Le vent se leva et gonfla la voile. Pour la première fois depuis qu’elle avait quitté l’île, la noix commença à s’en éloigner.
— J’ai eu tellement peur, avoua le Petit homme. Pourquoi tes sœurs t’ont-elles enfermée ? Est-ce vraiment un crime si un homme et une sirène se rencontrent ?
— Oui, hélas ! soupira Serena. Elles ont voulu me punir pour t’avoir offert le voilier et de t’avoir rencontré. Je crois qu’elles sont jalouses. Dès qu’elles se rendront compte que je me suis enfuie, elles vont se mettre dans une colère terrible. Il faut s’en aller.
— Tu préfères abandonner ta famille pour être avec moi ?
— Oui, Petit homme. J’ai choisi de venir avec toi et si mes sœurs ne l’acceptent pas, ma famille n’a plus d’importance. J’ai choisi d’être avec toi, car tu es un rêveur. Nous vivrons nos rêves loin d’ici.
— Mais où ?
— Là où le vent nous portera.
— Je sais qui pourra nous guider. Mouette ! J’ai besoin de toi !
Quelques minutes plus tard, la mouette se posa sur le gouvernail.
— Tu m’as appelée, Petit homme ?
— Oui, j’ai besoin de ton aide. Peux-tu nous guider vers un endroit sûr ?
La mouette regarda la petite sirène et répondit :
— Jeune reine, j’ai beaucoup voyagé et je vous emmènerai là où vous pourrez vivre libres et être heureux.
Et elle s’envola.
Le Petit homme suivit la mouette en maniant l’embarcation avec dextérité comme s’il avait fait cela toute sa vie.
La petite sirène et le Petit homme se regardèrent avec affection. Ils étaient inquiets, mais ils éprouvaient un grand bonheur d’être ensemble.
Soudain, le vent souffla plus fort, trop fort, et la noix commença à prendre de la vitesse. Le Petit homme eut du mal à tenir la barre. De gros nuages gris commencèrent à se former et il semblait qu’une terrible tempête se préparait. Le doux visage de la petite sirène se rembrunit.
— Petit homme, mes sœurs ont dû s’apercevoir de ma fuite et elles doivent être furieuses. Elles veulent nous empêcher de nous en aller.
— Ce n’est pas possible, elles n’ont pas le droit, gémit le Petit homme. Nous n’avons rien fait de mal.
— Pas pour toi, Petit homme, pour elles oui.
À cet instant, la mouette revint vers eux.
— Je ne peux plus voler, le vent est beaucoup trop fort, cria-t-elle.
Le voilier commença à tanguer dangereusement. Le Petit homme essaya de réduire la voile, sans succès.
La mer enfla et les vagues agitèrent la coquille, qui menaçait de sombrer.
— Petit homme, ta vie est en danger, il faut sauter.
— La jeune reine a raison, hurla la mouette. Ton voilier va être englouti.
— Mais je ne sais pas nager, s’affola le Petit homme.
— Je t’aiderai, dit la petite sirène. Avec moi, tu ne vas pas te noyer. Suis-moi.
Elle sauta dans les flots alors que la mouette se mettait à voleter à ses côtés.
— Saute, Petit homme ! Vite !
Le Petit homme, qui avait bien du mal à garder son équilibre, s’approcha du bord de la coque. Son regard s’accrocha à celui de sa sirène. Il hésita un moment. Au moment où il décida de se jeter à l’eau, une énorme rafale souleva la noix et l’emporta dans le ciel sous le regard horrifié de la petite sirène. Ses larmes de désespoir étaient bien plus grosses que celles que versaient les inquiétants nuages.

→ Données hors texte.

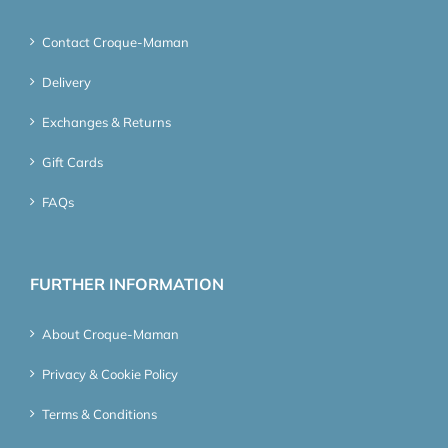
Contact Croque-Maman
Delivery
Exchanges & Returns
Gift Cards
FAQs
FURTHER INFORMATION
About Croque-Maman
Privacy & Cookie Policy
Terms & Conditions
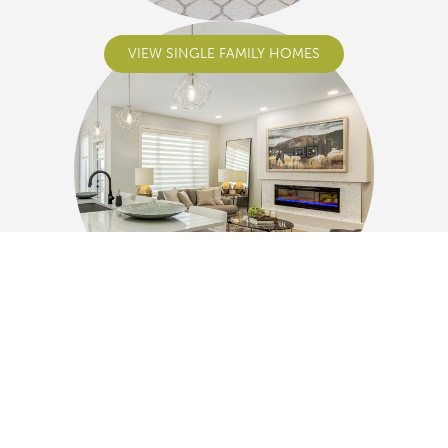
VIEW SINGLE FAMILY HOMES
VIEW DUPLEXES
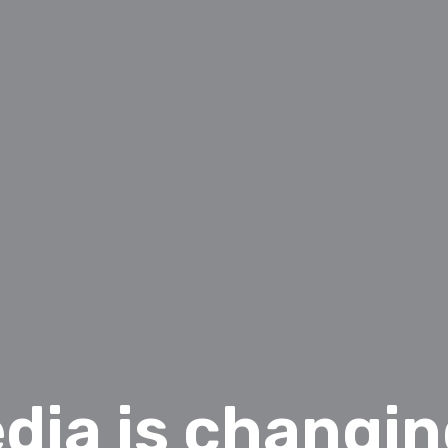
dia is changi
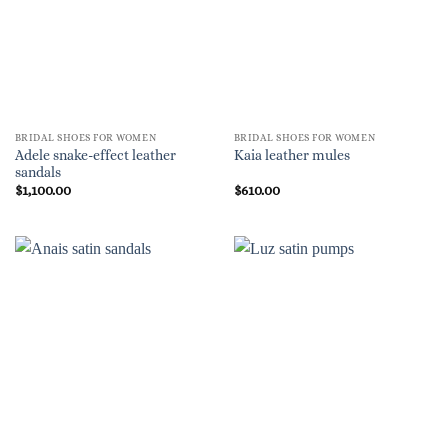
BRIDAL SHOES FOR WOMEN
BRIDAL SHOES FOR WOMEN
Adele snake-effect leather
Kaia leather mules
sandals
$
1,100.00
$
610.00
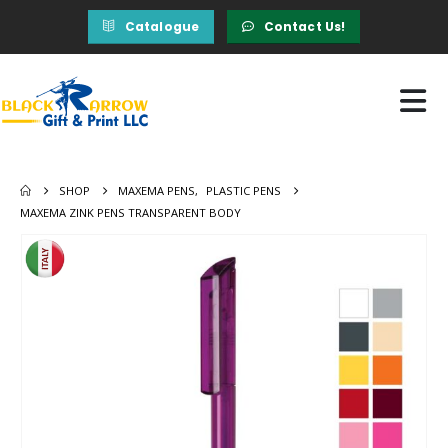
Catalogue
Contact Us!
SHOP
MAXEMA PENS
,
PLASTIC PENS
MAXEMA ZINK PENS TRANSPARENT BODY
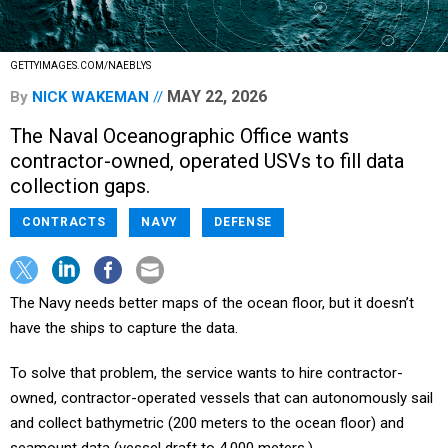
GETTYIMAGES.COM/NAEBLYS
MAY 22, 2026
By
NICK WAKEMAN
The Naval Oceanographic Office wants
contractor-owned, operated USVs to fill data
collection gaps.
CONTRACTS
NAVY
DEFENSE
The Navy needs better maps of the ocean floor, but it doesn’t
have the ships to capture the data.
To solve that problem, the service wants to hire contractor-
owned, contractor-operated vessels that can autonomously sail
and collect bathymetric (200 meters to the ocean floor) and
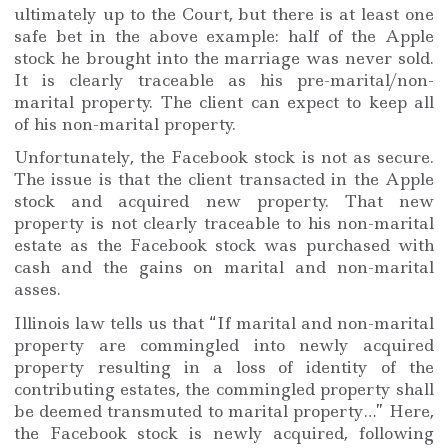
ultimately up to the Court, but there is at least one
safe bet in the above example: half of the Apple
stock he brought into the marriage was never sold.
It is clearly traceable as his pre-marital/non-
marital property. The client can expect to keep all
of his non-marital property.
Unfortunately, the Facebook stock is not as secure.
The issue is that the client transacted in the Apple
stock and acquired new property. That new
property is not clearly traceable to his non-marital
estate as the Facebook stock was purchased with
cash and the gains on marital and non-marital
asses.
Illinois law tells us that “If marital and non-marital
property are commingled into newly acquired
property resulting in a loss of identity of the
contributing estates, the commingled property shall
be deemed transmuted to marital property…” Here,
the Facebook stock is newly acquired, following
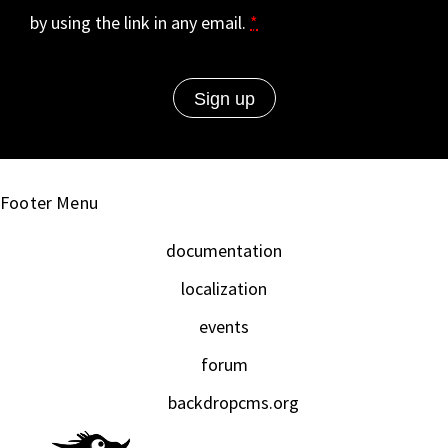
by using the link in any email.
*
Footer Menu
documentation
localization
events
forum
backdropcms.org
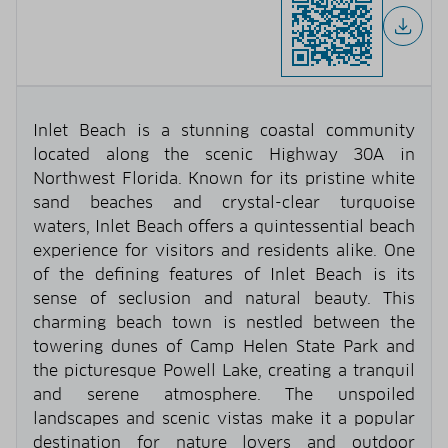
Inlet Beach is a stunning coastal community
located along the scenic Highway 30A in
Northwest Florida. Known for its pristine white
sand beaches and crystal-clear turquoise
waters, Inlet Beach offers a quintessential beach
experience for visitors and residents alike. One
of the defining features of Inlet Beach is its
sense of seclusion and natural beauty. This
charming beach town is nestled between the
towering dunes of Camp Helen State Park and
the picturesque Powell Lake, creating a tranquil
and serene atmosphere. The unspoiled
landscapes and scenic vistas make it a popular
destination for nature lovers and outdoor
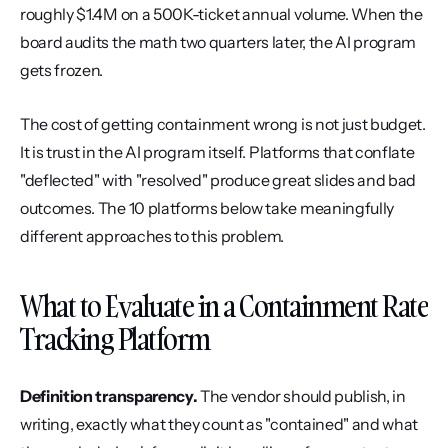
roughly $1.4M on a 500K-ticket annual volume. When the 
board audits the math two quarters later, the AI program 
gets frozen.
The cost of getting containment wrong is not just budget. 
It is trust in the AI program itself. Platforms that conflate 
"deflected" with "resolved" produce great slides and bad 
outcomes. The 10 platforms below take meaningfully 
different approaches to this problem.
What to Evaluate in a Containment Rate 
Tracking Platform
Definition transparency.
 The vendor should publish, in 
writing, exactly what they count as "contained" and what 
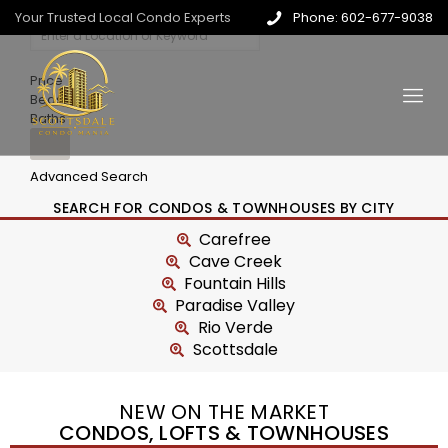
Your Trusted Local Condo Experts
Phone: 602-677-9038
Price
Beds
Baths
Advanced Search
SEARCH FOR CONDOS & TOWNHOUSES BY CITY
Carefree
Cave Creek
Fountain Hills
Paradise Valley
Rio Verde
Scottsdale
NEW ON THE MARKET
CONDOS, LOFTS & TOWNHOUSES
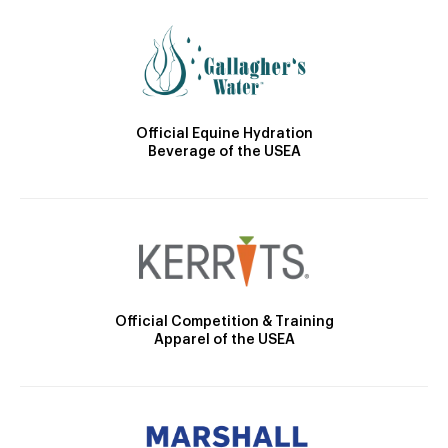
Official Equine Hydration
Beverage of the USEA
Official Competition & Training
Apparel of the USEA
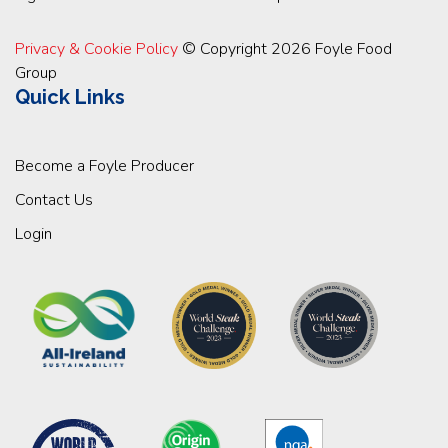
Privacy & Cookie Policy
© Copyright 2026 Foyle Food
Group
Quick Links
Become a Foyle Producer
Contact Us
Login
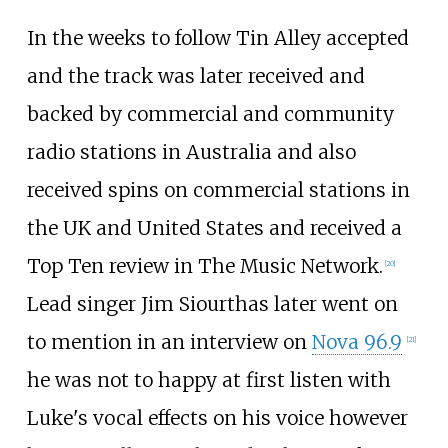
In the weeks to follow Tin Alley accepted
and the track was later received and
backed by commercial and community
radio stations in Australia and also
received spins on commercial stations in
the UK and United States and received a
Top Ten review in The Music Network.
[
20
]
Lead singer Jim Siourthas later went on
to mention in an interview on
Nova 96.9
[
21
]
he was not to happy at first listen with
Luke's vocal effects on his voice however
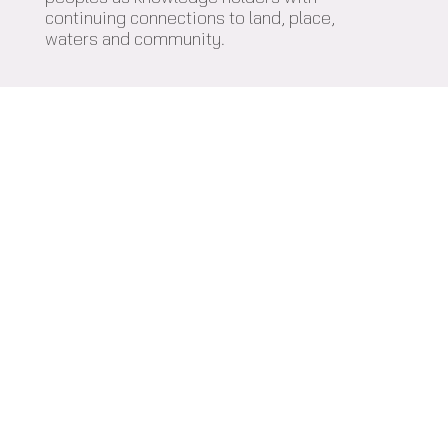
continuing connections to land, place,
waters and community.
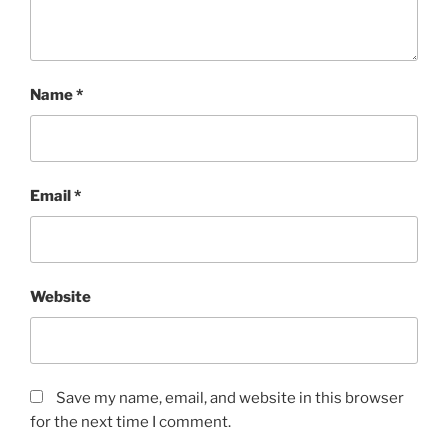
Name
*
Email
*
Website
Save my name, email, and website in this browser
for the next time I comment.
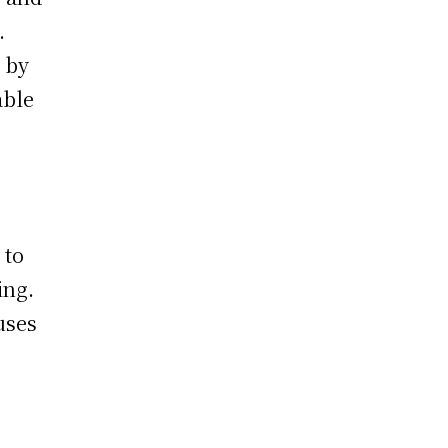
.
 by
able
 to
ing.
uses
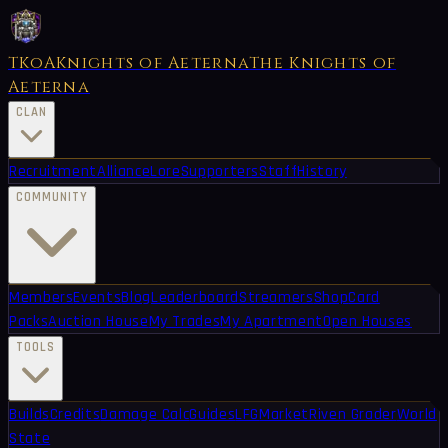
TKoA
Knights of Aeterna
The Knights of
Aeterna
CLAN
Recruitment
Alliance
Lore
Supporters
Staff
History
COMMUNITY
Members
Events
Blog
Leaderboard
Streamers
Shop
Card
Packs
Auction House
My Trades
My Apartment
Open Houses
TOOLS
Builds
Credits
Damage Calc
Guides
LFG
Market
Riven Grader
World
State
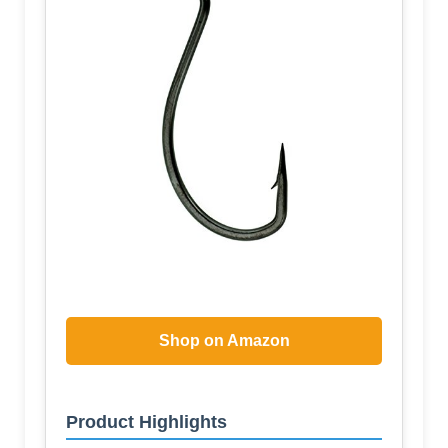
Shop on Amazon
Product Highlights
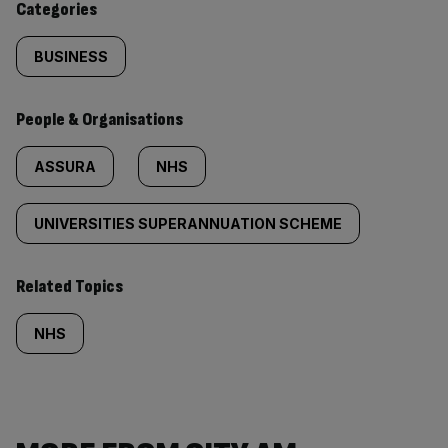
Categories
BUSINESS
People & Organisations
ASSURA
NHS
UNIVERSITIES SUPERANNUATION SCHEME
Related Topics
NHS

La tempête se dissipa aussi vite qu’elle était apparue. La mouette s’envola pour essayer de retrouver le Petit homme, en vain.
Le cœur brisé à jamais, la petite sirène retourna dans son royaume où elle vécut seule sans plus jamais avoir adressé la parole à ses cruelles sœurs.
Tous les soirs, elle se rendait sur la plage pour regarder le firmament. Près, tout près de la constellation de la Sirène, une nouvelle constellation était apparue, celle du Petit homme qui semblait lui tenir la main.